Weekly News Wrap: Chinese consumers splurge on luxury in Hainan; Reliance Retail opens first 7-Eleven store in India
And Meituan was fined $530m for breaking China’s anti-monopoly regulations.
From CNBC:
Chinese consumers opened their wallets to shop during the week-long National Day holiday, even as travel numbers fell compared to the previous year.
Sales at nine duty-free shops in the southern island province of Hainan totaled nearly $252.3 m (RMB1.64b) from 1-6 October, according to state media. That marked an increase of 75% from the same period in 2020, and more than four times more — or a 359% jump — compared to the same period in 2019, the report said.
Hainan has become a popular destination for Chinese shoppers who used to travel overseas before the pandemic to buy luxury goods.
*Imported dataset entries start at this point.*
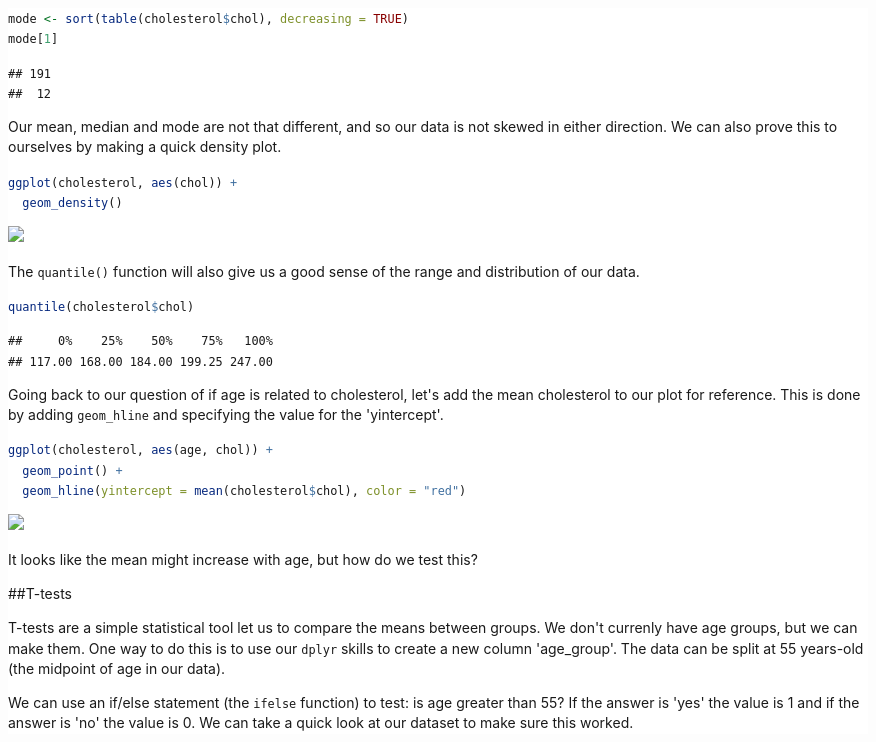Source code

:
 ```r
mode <- sort(table(cholesterol$chol), decreasing = TRUE)
mode[1]
```

```
## 191 
##  12
```

Our mean, median and mode are not that different, and so our data is not skewed in either direction. We can also prove this to ourselves by making a quick density plot.


```r
ggplot(cholesterol, aes(chol)) + 
  geom_density() 
```

![](Lesson_6_files/figure-html/unnamed-chunk-5-1.png)

The `quantile()` function will also give us a good sense of the range and distribution of our data.


```r
quantile(cholesterol$chol)
```

```
##     0%    25%    50%    75%   100% 
## 117.00 168.00 184.00 199.25 247.00
```



Going back to our question of if age is related to cholesterol, let's add the mean cholesterol to our plot for reference. This is done by adding `geom_hline` and specifying the value for the 'yintercept'.


```r
ggplot(cholesterol, aes(age, chol)) + 
  geom_point() + 
  geom_hline(yintercept = mean(cholesterol$chol), color = "red")
```

![](Lesson_6_files/figure-html/unnamed-chunk-7-1.png)

It looks like the mean might increase with age, but how do we test this?


##T-tests
    
T-tests are a simple statistical tool let us to compare the means between groups. We don't currenly have age groups, but we can make them. One way to do this is to use our `dplyr` skills to create a new column 'age_group'. The data can be split at 55 years-old (the midpoint of age in our data). 

We can use an if/else statement (the `ifelse` function) to test: is age greater than 55? If the answer is 'yes' the value is 1 and if the answer is 'no' the value is 0. We can take a quick look at our dataset to make sure this worked.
Beijing’s “zero-tolerance” policy for controlling the pandemic means that stringent contact-tracing and lockdown measures can restrict travel at a moment’s notice — as they reportedly did this week for tourists in Xinjiang.
Read more here.
From Reuters:
Reliance Industries’ retail arm said it would roll out 7-Eleven convenience stores in India, days after Future Retail ended a similar deal with the U.S. chain.
Reliance Retail Ventures opened the first 7-Eleven round-the-clock convenience store in a neighbourhood in Mumbai on October 9. The deal marks the latest by the Reliance Group to rapidly expand its retail and e-commerce businesses to better compete with Amazon and Walmart’s Flipkart in India's nearly trillion-dollar retail market.
Future Retail said on October 5 it had mutually terminated an agreement with 7-Eleven as the companies were not able to meet targets of opening stores and paying franchise fees.
Reliance's $3.4b deal for the retail assets of Future Group has been stalled following Amazon's legal challenge.
Read more here.
https://www.reuters.com/world/india/reliance-retail-launch-7-eleven-stores-india-2021-10-07/
From Bloomberg:
China levied a $533m (RMB3.44b) fine on Meituan for violating anti-monopoly regulations, ending a months-long probe that had weighed on the country’s food-delivery leader.
The fine imposed by the State Administration for Market Regulation amounted to 3% of its 2020 domestic revenue, according to a statement. The company will also have to return $200.21m (RMB1.29b) of deposits stemming from exclusivity arrangements.
Billionaire Wang Xing’s firm was told to improve its commissions mechanism, ensure the legal rights of restaurant partners and step up protections for its delivery riders.
Investors are likely to regard the sanctions as letting Meituan off lightly, given Beijing’s intensifying scrutiny over the millions of blue-collar workers that power the gig economy.